* SOURCE PASSAGE *
▬▬▬▬▬▬
[DTrace-devel] [PATCH v3] Add rodata support

Fri Aug 18 02:04:57 UTC 2023

On Thu, Aug 17, 2023 at 06:10:25PM -0400, Eugene Loh via DTrace-devel wrote:
> On 8/17/23 10:53, Kris Van Hees via DTrace-devel wrote:
> > This patch provides for read-only data to be placed in its own memory
> > block (much like the .rodata ELF section).  It lays the groundwork for
> > future enhancements that support .rodata sections in precompiled BPF
> > code (as may be generated for static data items), and for the storage
> > of read-only data that is not constrainted by the maximum string size.
> 
> constrained

ack

> > It's first user will be the inet_ntoa6() implementation that needs to
> 
> Its

ack

> > store a read-only lookup table.
> > 
> > The string table can be considered a special case of read-only data
> > (as evidenced by the clear duplication of code between dt_rodata.c and
> > dt_strtab.c) and a future patch will convert the strtab implementation
> > to be a wrapper for a rodata-style memory block.
> 
> I'd drop the parenthetical remark.

I think it has merit because it *is* close to verbatim duplication for now.
> 
> > diff --git a/libdtrace/dt_bpf.c b/libdtrace/dt_bpf.c
> > @@ -695,10 +695,15 @@ gmap_create_scratchmem(dtrace_hdl_t *dtp)
> >    * String table map.  This is a global map with a singleton element (key 0)
> 
> Here and lots of places:  it isn't really the "string table map" any more.

Not worth updating at this point because that was already the case when we
added the zeros area.  I think it is fair to retain this and update it when I
do the work to implement strtab as a form of rodata.  Besides, it is still
being created as a strtab BPF map so the naming based on the primary use is
not really wrong.

> >    * that contains the entire string table as a concatenation of all unique
> >    * strings (each terminated with a NUL byte).  The string table size is taken
> > - * from the DTrace consumer handle (dt_strlen).  Extra memory is allocated as a
> > - * memory block of zeros for initializing memory regions.  Its size is at least
> > - * the maximum string size to ensure the BPF verifier can validate all access
> > - * requests for dynamic references to string constants.
> > + * from the DTrace consumer handle (dt_strlen).  The read-only data is appended
> > + * to the string table, as is a memory block of zeros for initializing memory
> > + * regions.  Its size is at least
> 
> Its size?  Whose size?  And.... is at least what?

Bad update of the comment.  The next part is what should be there.

> > + *
> > + * In order to ensure the BPF verifier can validate all access requests for
> > + * dybamic references to string constants, the size of the read-only data plus
> > + * the size of the block of zeros must at least match the maximum string size.
▬▬▬▬▬▬
* EXERCISE DATA *
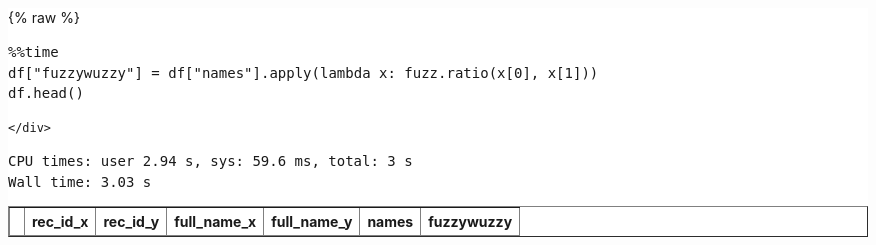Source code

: </div>
</div>
</div>
    {% raw %}
    
<div class="cell border-box-sizing code_cell rendered">
<div class="input">

<div class="inner_cell">
    <div class="input_area">
<div class=" highlight hl-ipython3"><pre><span></span><span class="o">%%time</span>
<span class="n">df</span><span class="p">[</span><span class="s2">&quot;fuzzywuzzy&quot;</span><span class="p">]</span> <span class="o">=</span> <span class="n">df</span><span class="p">[</span><span class="s2">&quot;names&quot;</span><span class="p">]</span><span class="o">.</span><span class="n">apply</span><span class="p">(</span><span class="k">lambda</span> <span class="n">x</span><span class="p">:</span> <span class="n">fuzz</span><span class="o">.</span><span class="n">ratio</span><span class="p">(</span><span class="n">x</span><span class="p">[</span><span class="mi">0</span><span class="p">],</span> <span class="n">x</span><span class="p">[</span><span class="mi">1</span><span class="p">]))</span>
<span class="n">df</span><span class="o">.</span><span class="n">head</span><span class="p">()</span>
</pre></div>

    </div>
</div>
</div>

<div class="output_wrapper">
<div class="output">

<div class="output_area">

<div class="output_subarea output_stream output_stdout output_text">
<pre>CPU times: user 2.94 s, sys: 59.6 ms, total: 3 s
Wall time: 3.03 s
</pre>
</div>
</div>

<div class="output_area">


<div class="output_html rendered_html output_subarea output_execute_result">
<div>
<style scoped>
    .dataframe tbody tr th:only-of-type {
        vertical-align: middle;
    }

    .dataframe tbody tr th {
        vertical-align: top;
    }

    .dataframe thead th {
        text-align: right;
    }
</style>
<table border="1" class="dataframe">
  <thead>
    <tr style="text-align: right;">
      <th></th>
      <th>rec_id_x</th>
      <th>rec_id_y</th>
      <th>full_name_x</th>
      <th>full_name_y</th>
      <th>names</th>
      <th>fuzzywuzzy</th>
    </tr>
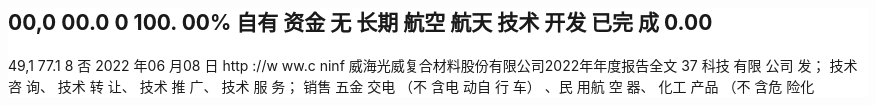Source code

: 00,0
00.0
0
100.
00%
自有
资金
无
长期
航空
航天
技术
开发
已完
成
0.00
-
49,1
77.1
8
否
2022
年06
月08
日
http
://w
ww.c
ninf
威海光威复合材料股份有限公司2022年年度报告全文
37
科技
有限
公司
发；
技术
咨
询、
技术
转
让、
技术
推
广、
技术
服
务；
销售
五金
交电
（不
含电
动自
行
车）
、民
用航
空
器、
化工
产品
（不
含危
险化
▬▬▬▬▬▬
* TASK LIST *
1: From the patch review thread, list every comment Eugene Loh makes on the patch.
2: Show each line of the records that contains the string "right".

* SET OF ANSWERS *
1:
- "constrained"
- "Its"
- "I'd drop the parenthetical remark."
- "Here and lots of places:  it isn't really the "string table map" any more."
- "Its size?  Whose size?  And.... is at least what?"

2:
        text-align: right;
    <tr style="text-align: right;">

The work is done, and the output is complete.